Gold soars on haven demand following Mideast strikes

Gold soars on haven demand following Mideast strikes

Gold soars early Monday on haven demand following the U.S. and Israel strikes on Iran over the weekend, killing the Islamic republic’s Supreme Leader Ali Khamenei and prompting reprisal attacks throughout the Mideast.

The conflict added to a historic rally in gold, which rallied for a seventh consecutive month in February, the longest rising streak since 1973. Prices gained 21% in the first two months of the year on geopolitical and economic unpredictability, including the situation in the Middle East, tariff uncertainty and concerns about the Federal Reserve’s independence.  

April gold futures gained 3.3% last week to settle at $5,247.90 an ounce on Comex after increasing 1% Friday. Bullion surged 11% in February after climbing 9.3% in January and rising 2% in December. It rallied 64% last year.  The April contract is currently up $95.40 (+1.82%) an ounce to $5343.30 and the DG spot price is $5317.60.

U.S. President Donald Trump told The New York Times on Sunday that the conflict could last weeks. Meanwhile, Iran struck Arab states in the Persian Gulf region and Israel as the conflict dragged into Monday. Oil prices shot up.

News of the escalating conflict sent investors away from riskier assets. Gold is a traditional hedge against uncertainty. 

In economic news, investors were awaiting key monthly jobs reports for February at the end of the week for signals on the state of the economy and the Fed’s potential moves on monetary policy. ISM Manufacturing data was due out early Monday. Lower interest rates are considered bullish for gold, making it a more attractive alternate investment. The central bank kept interest rates unchanged in January after three previous rate cuts. 
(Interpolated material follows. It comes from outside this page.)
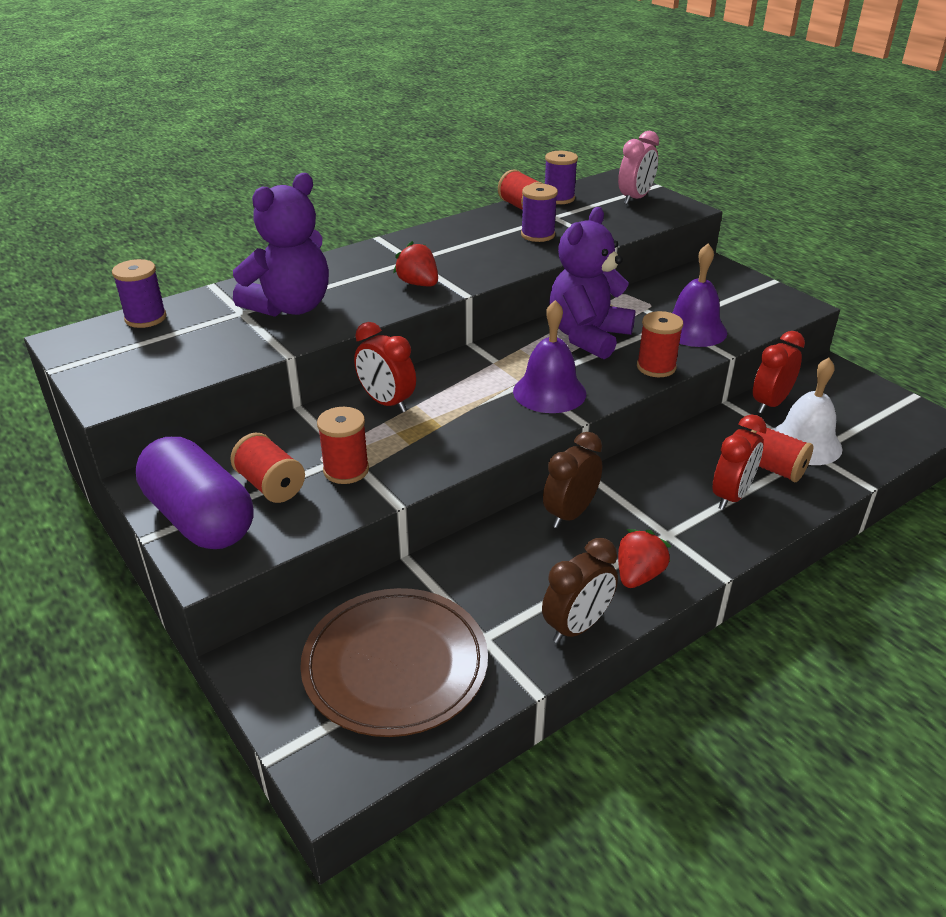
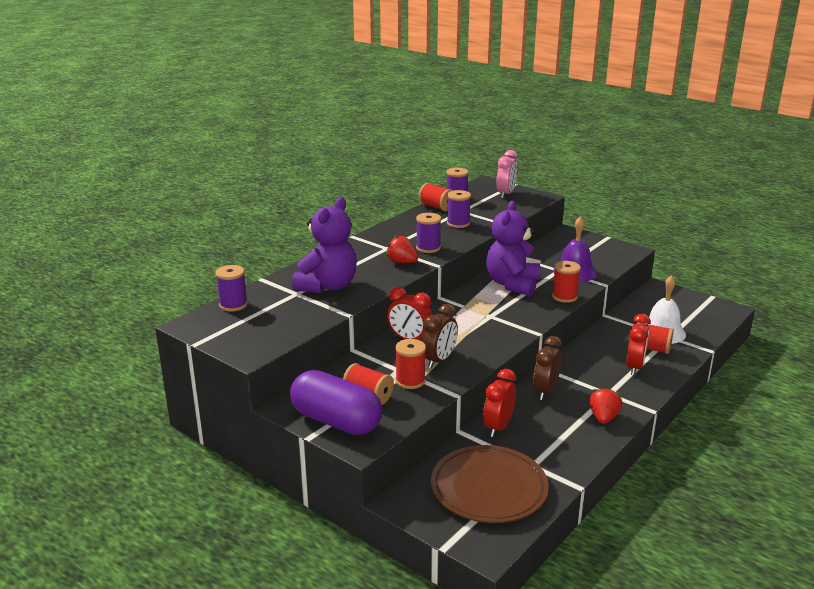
camera: 15 degrees left, 10 degrees down
purple bell [513,300,586,413] -> none
brown clock [542,538,618,643] -> brown clock moved to [421,304,458,369]
red clock [753,331,805,413] -> red clock moved to [483,369,516,437]
none -> purple spool [416,213,441,253]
Last week, the delayed producer price index for January report showed that core wholesale prices rose much more than expected. The measure is a key indicator of inflation. 

Almost than 97% of the investors tracked by the CME FedWatch Tool are betting that the Fed will keep interest rates unchanged again this month, with the rest anticipating a 25 basis point cut. The Fed reduced interest rates for a third consecutive time in December to 3.50% to 3.75%. The central bank began raising interest rates in March 2022 to fight inflation, ultimately imposing increases of by 5.25 percentage points before beginning rate cuts in 2024. 

Front-month silver futures rose 13% last week to settle at $93.29 an ounce on Comex after the May contract added 6.5% Friday. It touched a record above $115 in January. Silver gained 19% last month after advancing 11% in January and climbing 24% in December. It rose 141% last year. The May contract is currently down $2.851 (-3.06%) an ounce to $90.440 and the DG spot price is $90.02.

Spot palladium increased 1.9% last week to $1,799.00 an ounce after rising 1.5% Friday. Palladium gained 8.8% in February after advancing 2.4% in January and increasing 11% in December. Palladium gained 74% last year. The DG spot price is currently down $34.50 an ounce to $1784.00.

Spot platinum rose 9.3% last week to $2,365.60 an ounce after increasing 5.2% Friday. It advanced 15% last month after gaining 1.4% in January and surging 22% in December. Platinum increased 122% in 2025.  The current DG spot price is down $84.00 an ounce to $2294.50.